Clues and Illusions
Now that “The Passion of the Christ” has passed the $200 million mark and moved into blockbuster territory, it’s fair to step back and marvel at Mel Gibson’s mastery of the Hollywood art of spinning illusions.
There is, of course, his making of a monster hit out of a movie filmed entirely in dead languages. But that’s the least of it. Gibson has created, for millions of viewers, a movie that is more than a movie. It’s a devotional experience. It’s a cause.
He’s also created an imaginary world in which he is the victim of some conspiracy to suppress his religious expression. And despite his film’s boffo sales, despite its electric impact on Christian religious discourse, despite its domination of the national imagination for weeks, he has legions of admirers sharing his delusion of victimhood. As anger mounts, his film has become one of the most divisive cultural phenomena in recent years, splitting America into two camps snarling across an abyss of mutual incomprehension. And yet one illusion unites the sides: the certainty that we are living through a grand morality play in which one side is right and the other side terribly wrong.

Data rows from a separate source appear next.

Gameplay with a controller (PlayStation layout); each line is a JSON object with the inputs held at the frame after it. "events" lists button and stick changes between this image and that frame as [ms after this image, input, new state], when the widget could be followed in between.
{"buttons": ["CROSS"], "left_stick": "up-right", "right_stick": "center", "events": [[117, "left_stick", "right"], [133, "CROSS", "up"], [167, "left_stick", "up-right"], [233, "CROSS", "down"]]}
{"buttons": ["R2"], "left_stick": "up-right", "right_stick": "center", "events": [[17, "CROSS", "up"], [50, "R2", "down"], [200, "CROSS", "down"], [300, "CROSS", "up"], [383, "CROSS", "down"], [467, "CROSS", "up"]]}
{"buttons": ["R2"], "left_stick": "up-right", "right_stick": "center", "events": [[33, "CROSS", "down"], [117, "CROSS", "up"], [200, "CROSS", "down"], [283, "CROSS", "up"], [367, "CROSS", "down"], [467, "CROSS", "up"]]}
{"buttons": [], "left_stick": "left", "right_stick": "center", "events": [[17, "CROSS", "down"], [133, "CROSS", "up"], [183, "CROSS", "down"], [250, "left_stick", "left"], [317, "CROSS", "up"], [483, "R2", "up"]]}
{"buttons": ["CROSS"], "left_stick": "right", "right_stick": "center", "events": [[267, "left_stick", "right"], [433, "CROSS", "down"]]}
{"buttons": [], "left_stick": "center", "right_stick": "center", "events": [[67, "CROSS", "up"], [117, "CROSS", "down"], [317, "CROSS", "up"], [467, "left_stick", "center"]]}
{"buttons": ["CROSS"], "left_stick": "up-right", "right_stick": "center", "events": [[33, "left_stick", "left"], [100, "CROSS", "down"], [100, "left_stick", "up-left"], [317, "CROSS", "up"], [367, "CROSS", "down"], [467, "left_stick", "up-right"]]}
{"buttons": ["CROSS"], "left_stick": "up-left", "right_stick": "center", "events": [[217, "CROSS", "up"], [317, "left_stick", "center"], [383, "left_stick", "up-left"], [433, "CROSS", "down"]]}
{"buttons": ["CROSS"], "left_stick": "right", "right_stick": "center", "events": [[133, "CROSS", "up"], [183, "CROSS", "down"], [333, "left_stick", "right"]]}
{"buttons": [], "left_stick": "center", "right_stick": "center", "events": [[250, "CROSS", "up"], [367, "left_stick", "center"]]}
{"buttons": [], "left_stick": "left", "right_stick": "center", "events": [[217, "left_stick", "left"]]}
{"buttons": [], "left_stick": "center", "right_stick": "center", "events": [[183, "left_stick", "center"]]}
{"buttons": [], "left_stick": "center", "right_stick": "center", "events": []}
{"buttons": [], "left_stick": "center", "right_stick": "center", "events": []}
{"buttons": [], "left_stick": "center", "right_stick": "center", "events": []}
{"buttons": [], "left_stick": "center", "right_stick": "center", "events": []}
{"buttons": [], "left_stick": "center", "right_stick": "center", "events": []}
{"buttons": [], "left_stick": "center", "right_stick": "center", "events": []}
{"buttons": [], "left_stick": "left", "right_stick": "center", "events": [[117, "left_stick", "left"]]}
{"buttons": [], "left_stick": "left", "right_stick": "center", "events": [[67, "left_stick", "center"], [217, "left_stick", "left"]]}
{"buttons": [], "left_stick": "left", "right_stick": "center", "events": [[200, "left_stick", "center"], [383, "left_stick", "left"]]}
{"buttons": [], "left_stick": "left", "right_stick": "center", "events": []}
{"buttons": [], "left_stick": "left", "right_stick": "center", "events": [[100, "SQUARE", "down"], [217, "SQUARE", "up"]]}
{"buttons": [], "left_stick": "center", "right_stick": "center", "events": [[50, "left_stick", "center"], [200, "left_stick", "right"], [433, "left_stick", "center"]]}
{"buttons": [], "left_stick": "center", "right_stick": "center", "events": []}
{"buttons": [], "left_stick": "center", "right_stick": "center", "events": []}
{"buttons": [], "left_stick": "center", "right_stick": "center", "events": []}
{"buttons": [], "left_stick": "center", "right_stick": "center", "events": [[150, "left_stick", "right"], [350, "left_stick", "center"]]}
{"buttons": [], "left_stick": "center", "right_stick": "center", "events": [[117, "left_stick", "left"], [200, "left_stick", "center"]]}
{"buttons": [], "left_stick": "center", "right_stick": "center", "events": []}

Amid the swirling illusions, one of the more remarkable is the transformation of the Anti-Defamation League and its national director, Abraham Foxman, into the villains of the tale. Remarkable because this illusion has taken hold on both sides of the divide. Gibson’s defenders, unsurprisingly, blame Foxman for fomenting Jewish hostility toward a movie they insist is inoffensive. More surprisingly, many of Gibson’s critics, both Jewish and Christian, accuse the ADL of creating the confrontation and giving Gibson free publicity. Some of the language has, by any measure, crossed the bounds of decency. Foxman and the league have been called “dangerous” and worse, even accused of stirring up muck for fund-raising purposes.
For the record, the specter of Jewish-Christian confrontation was first raised not by the ADL, but by Bill O’Reilly of Fox News. In a January 2003 interview, O’Reilly asked Gibson if the film would “upset any Jewish people.” Gibson said it might, but he hoped not, adding darkly that the film had “a lot of enemies.”
It wasn’t until two months later, after the New York Times Magazine published an alarming portrait of Gibson and his views, that Foxman first sounded off — not in an attack but in a letter to Gibson asking to discuss the film. Gibson brushed him off and continued playing the victim card. In short order, everybody piled on.
Could Foxman — or Marvin Hier or Frank Rich — have played it differently? Perhaps, but it wouldn’t have changed things. Gibson made the movie he wanted and marketed it brilliantly. He built a constituency through targeted screenings. He cast himself as the victim of a conspiracy before anyone had said a word. Every attempt at dialogue became another opportunity for him to play victim.
It will be a long time before the lessons of this episode are absorbed. The Jewish community, once a powerless, persecuted minority, labored for a century to build a self-defense network that works by appealing to the public conscience. Along the way, we have come to be seen, not unfairly, as an influential group. It’s no longer so simple to win sympathy as vulnerable underdogs. More and more, it’s our opponents who claim the victim’s mantle. The rules have changed, and we’re clueless to respond. That’s what’s scary.